Exercise description: Leaving out all images, write out the records that follow exactly.

··········

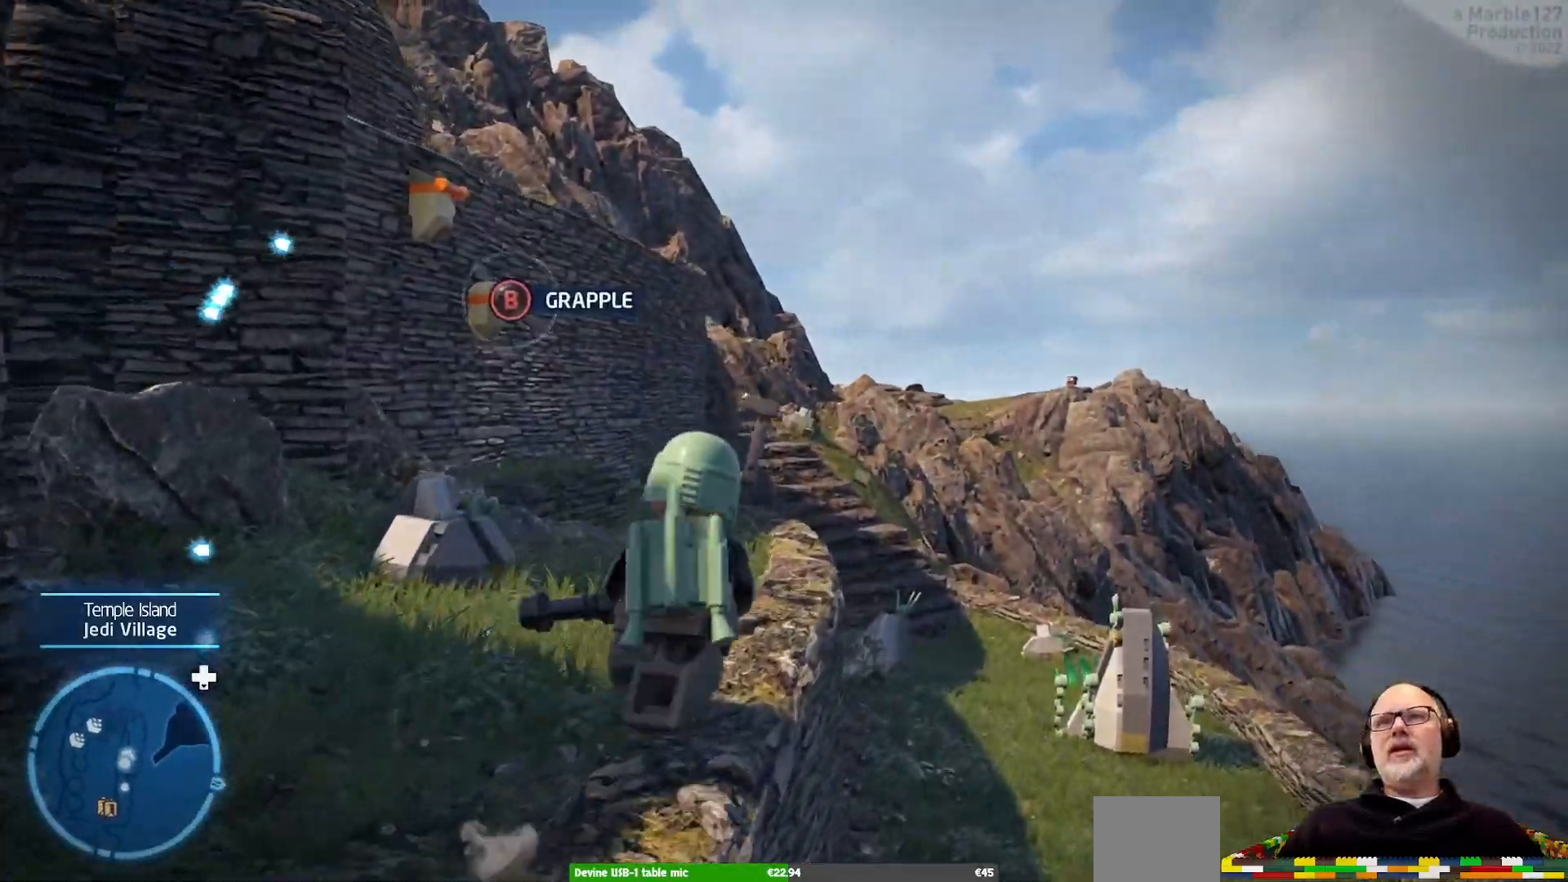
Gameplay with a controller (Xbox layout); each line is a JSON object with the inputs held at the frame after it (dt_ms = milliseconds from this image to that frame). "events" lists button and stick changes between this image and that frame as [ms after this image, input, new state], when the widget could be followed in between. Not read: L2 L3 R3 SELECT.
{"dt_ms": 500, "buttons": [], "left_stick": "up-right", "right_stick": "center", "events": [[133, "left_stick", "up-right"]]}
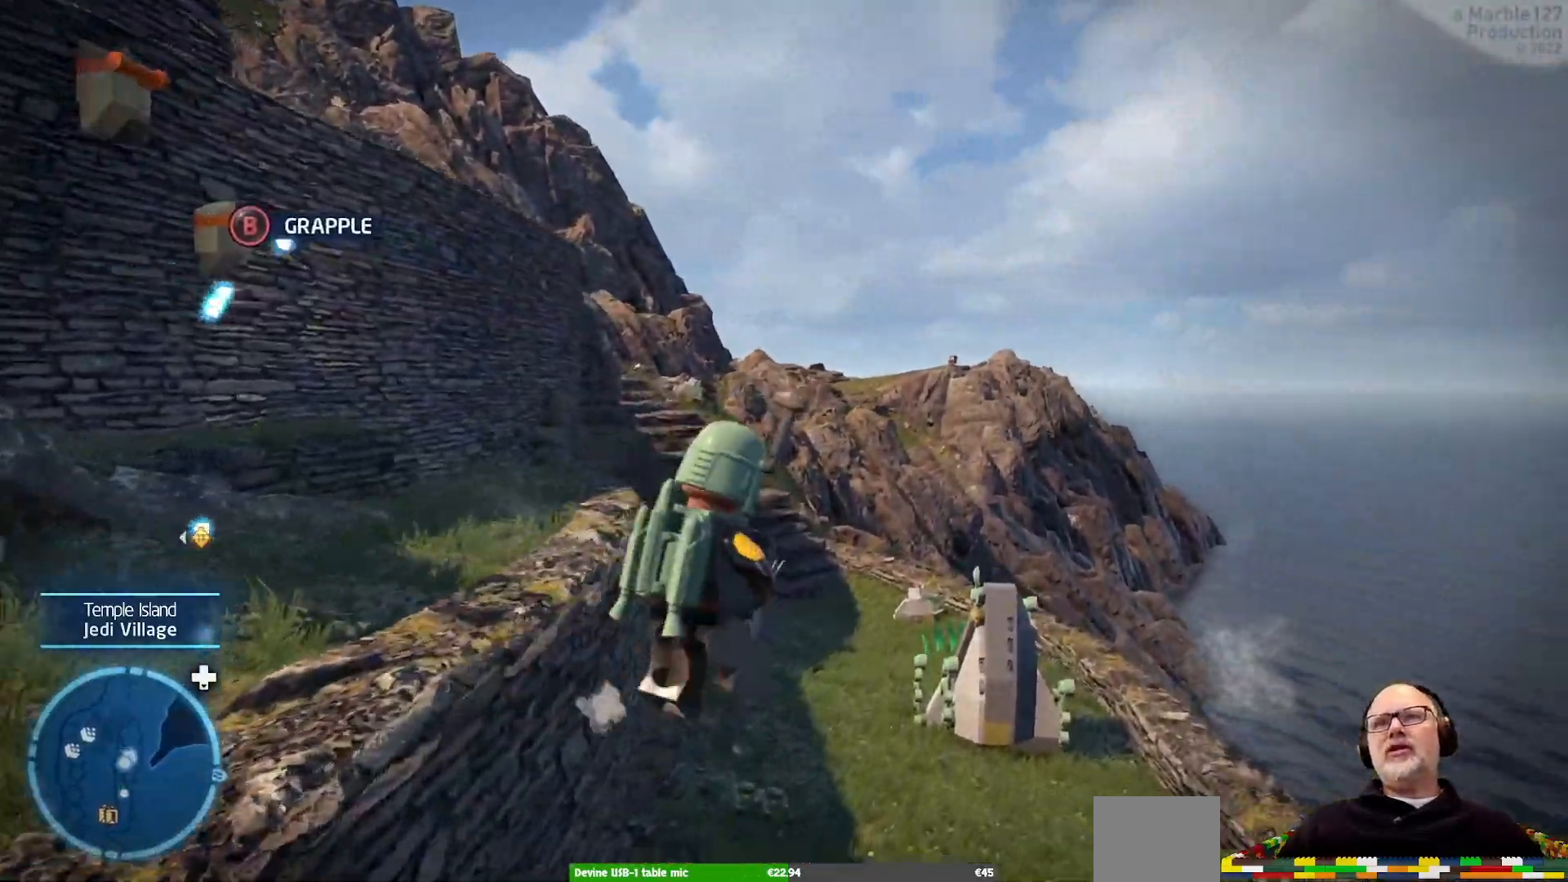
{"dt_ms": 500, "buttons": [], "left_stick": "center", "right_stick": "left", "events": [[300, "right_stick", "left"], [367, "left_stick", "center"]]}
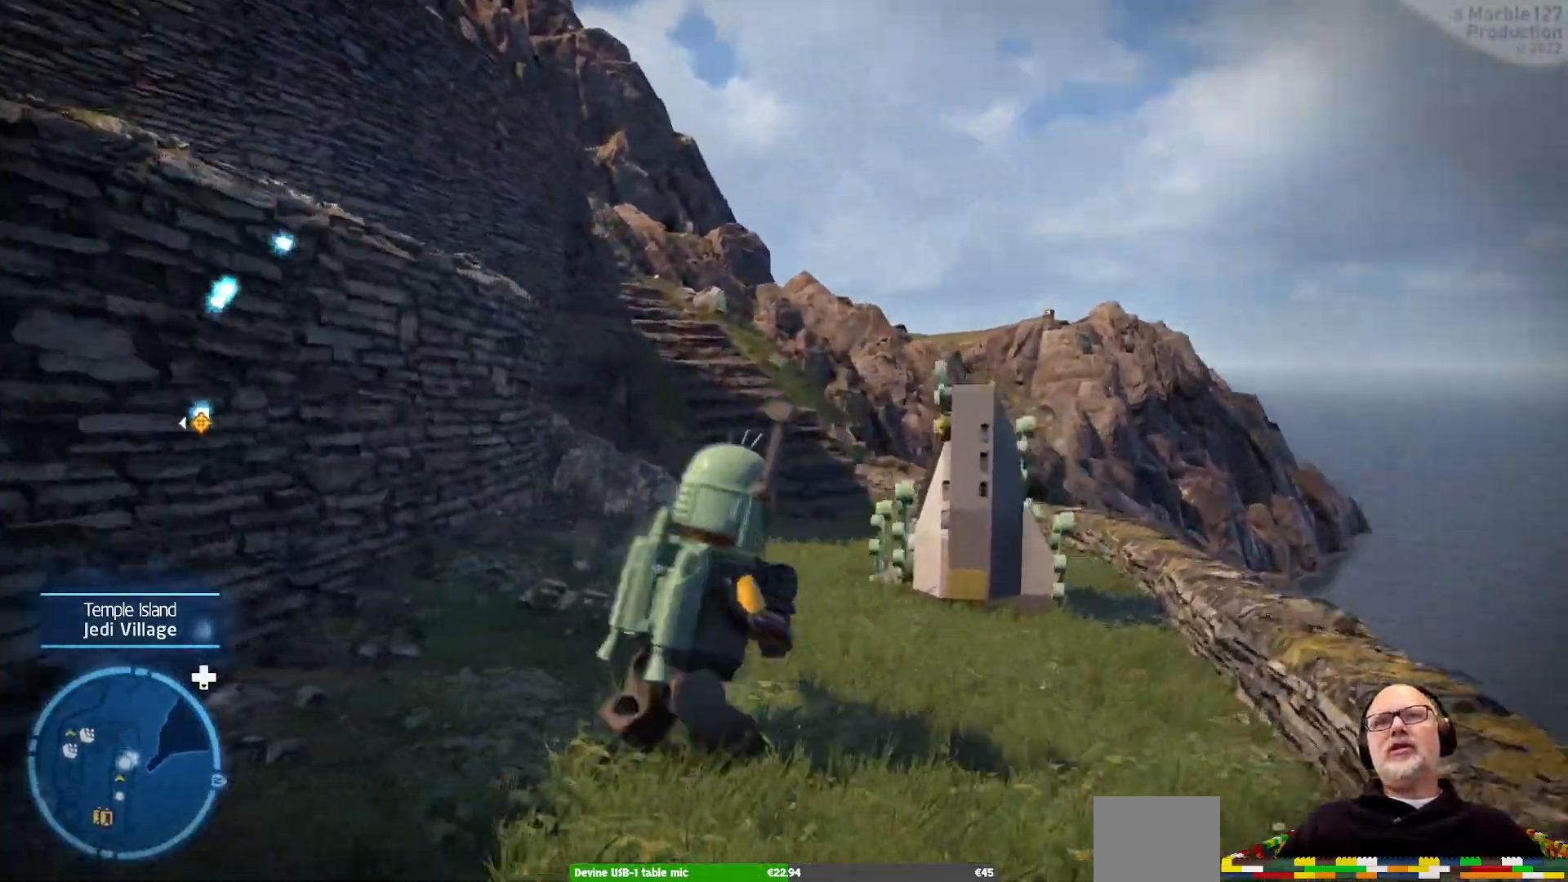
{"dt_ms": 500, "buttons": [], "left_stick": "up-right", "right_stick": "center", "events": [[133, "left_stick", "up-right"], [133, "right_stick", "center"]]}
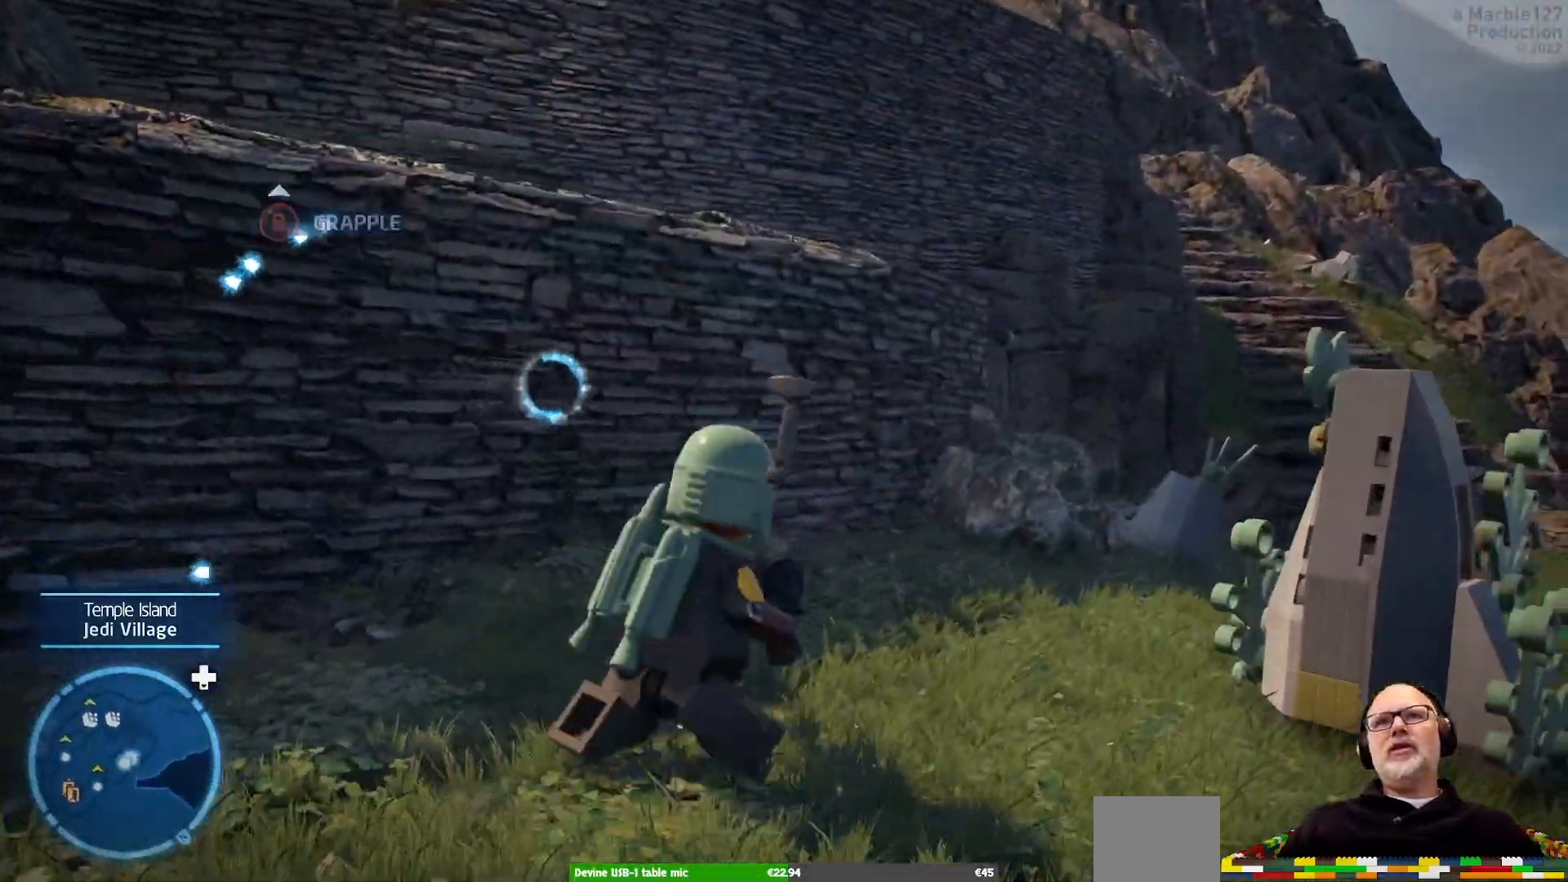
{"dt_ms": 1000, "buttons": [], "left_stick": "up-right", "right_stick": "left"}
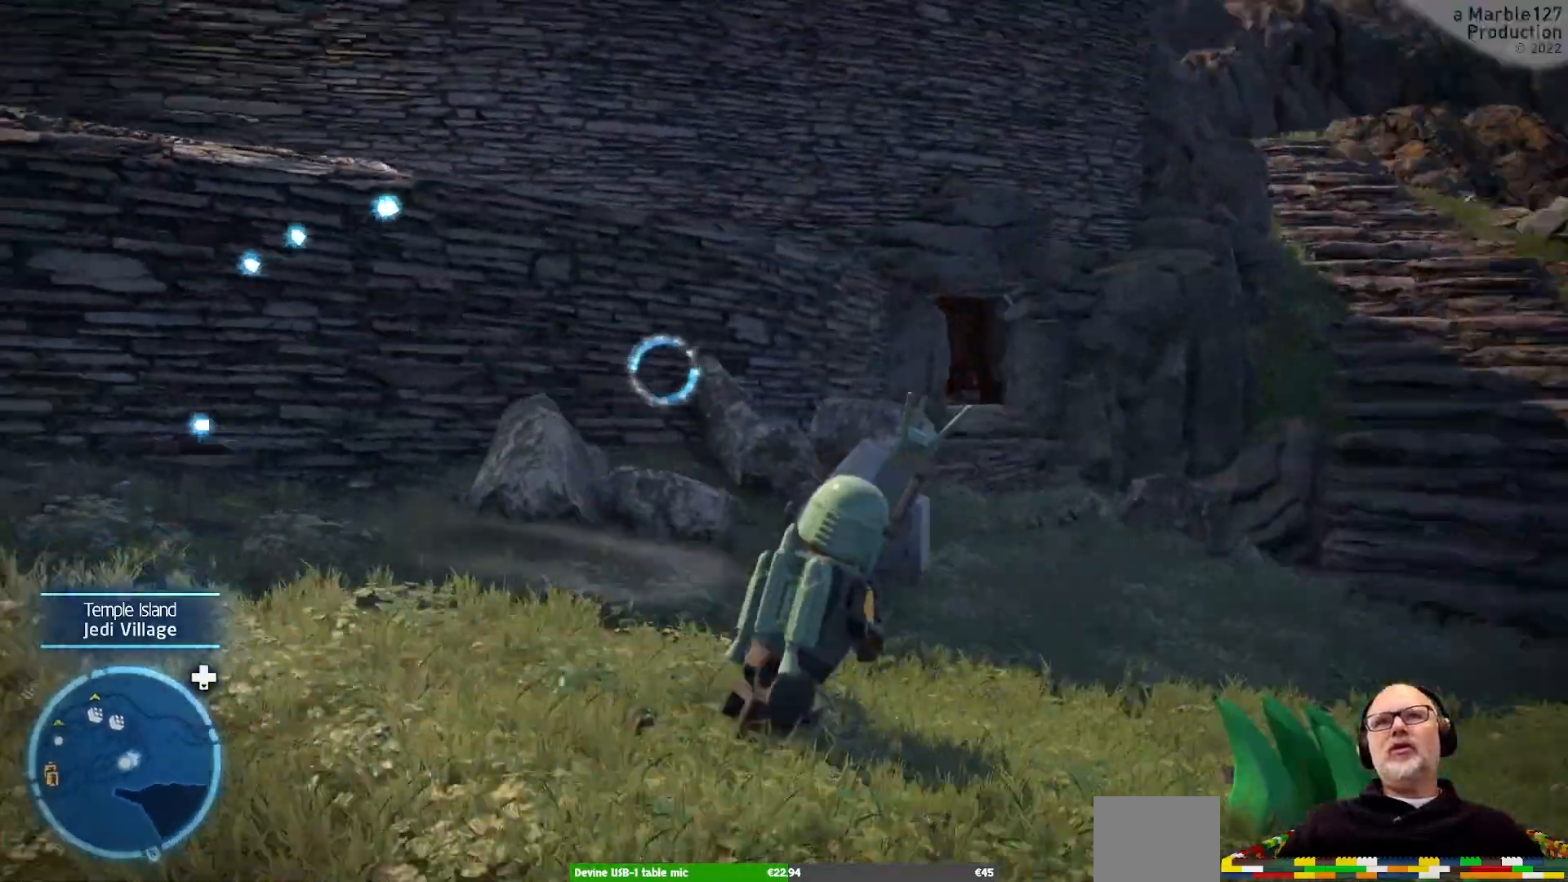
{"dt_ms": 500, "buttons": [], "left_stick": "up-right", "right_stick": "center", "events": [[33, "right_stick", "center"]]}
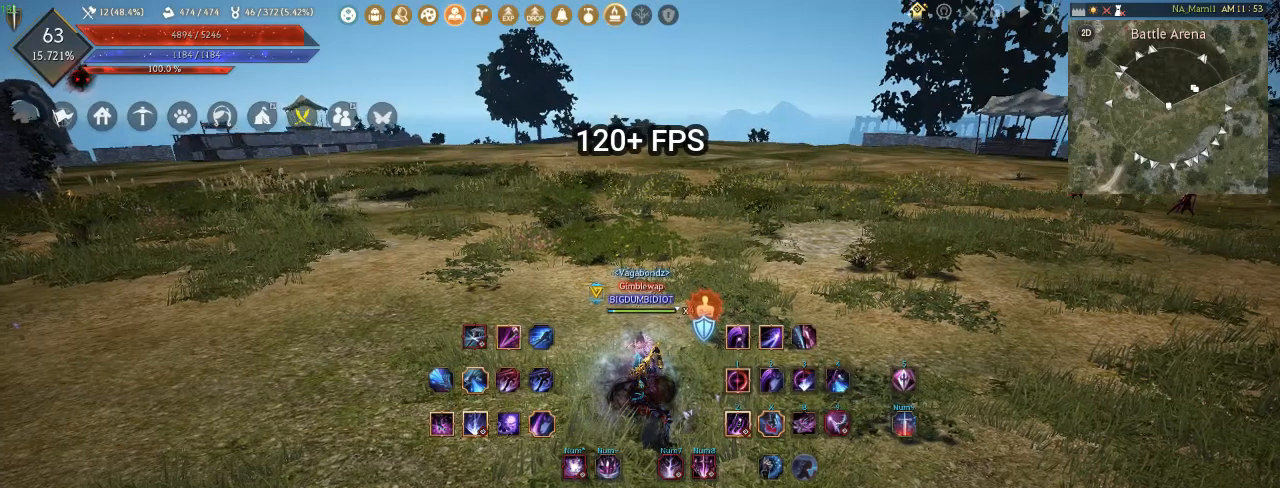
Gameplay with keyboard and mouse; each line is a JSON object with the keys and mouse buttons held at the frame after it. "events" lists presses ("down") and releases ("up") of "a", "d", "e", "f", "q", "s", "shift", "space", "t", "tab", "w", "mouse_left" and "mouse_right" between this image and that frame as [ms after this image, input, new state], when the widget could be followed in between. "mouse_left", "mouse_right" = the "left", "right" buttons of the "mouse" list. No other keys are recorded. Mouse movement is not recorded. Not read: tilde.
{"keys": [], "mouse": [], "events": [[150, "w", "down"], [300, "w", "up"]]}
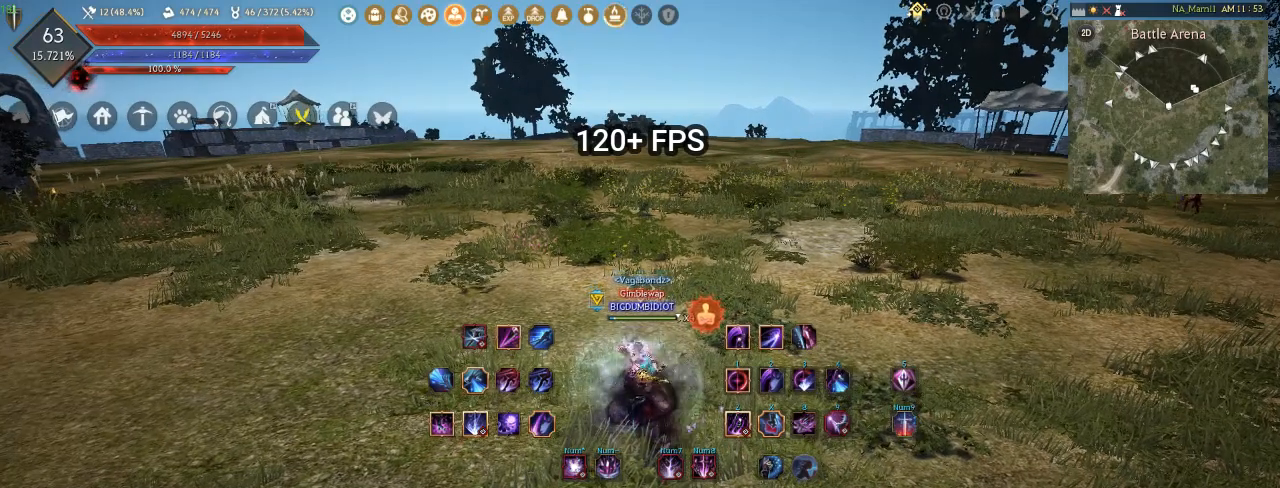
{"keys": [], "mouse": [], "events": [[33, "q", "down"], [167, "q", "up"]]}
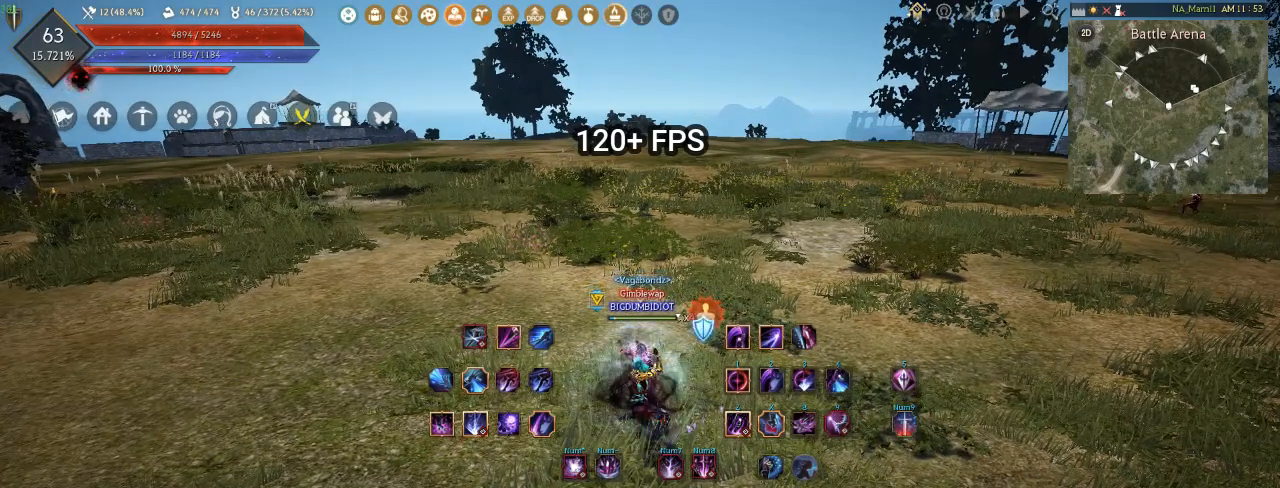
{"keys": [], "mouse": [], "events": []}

··········

Task answer:
Gameplay with a controller (Xbox layout); each line is a JSON object with the inputs held at the frame after it (dt_ms = milliseconds from this image to that frame). "events" lists button and stick changes between this image and that frame as [ms after this image, input, new state], when the widget could be followed in between. Not read: L2 L3 R3 SELECT.
{"dt_ms": 500, "buttons": [], "left_stick": "up-right", "right_stick": "center", "events": [[133, "left_stick", "up-right"]]}
{"dt_ms": 500, "buttons": [], "left_stick": "center", "right_stick": "left", "events": [[300, "right_stick", "left"], [367, "left_stick", "center"]]}
{"dt_ms": 500, "buttons": [], "left_stick": "up-right", "right_stick": "center", "events": [[133, "left_stick", "up-right"], [133, "right_stick", "center"]]}
{"dt_ms": 1000, "buttons": [], "left_stick": "up-right", "right_stick": "left"}
{"dt_ms": 500, "buttons": [], "left_stick": "up-right", "right_stick": "center", "events": [[33, "right_stick", "center"]]}
Gameplay with keyboard and mouse; each line is a JSON object with the keys and mouse buttons held at the frame after it. "events" lists presses ("down") and releases ("up") of "a", "d", "e", "f", "q", "s", "shift", "space", "t", "tab", "w", "mouse_left" and "mouse_right" between this image and that frame as [ms after this image, input, new state], when the widget could be followed in between. "mouse_left", "mouse_right" = the "left", "right" buttons of the "mouse" list. No other keys are recorded. Mouse movement is not recorded. Not read: tilde.
{"keys": [], "mouse": [], "events": [[150, "w", "down"], [300, "w", "up"]]}
{"keys": [], "mouse": [], "events": [[33, "q", "down"], [167, "q", "up"]]}
{"keys": [], "mouse": [], "events": []}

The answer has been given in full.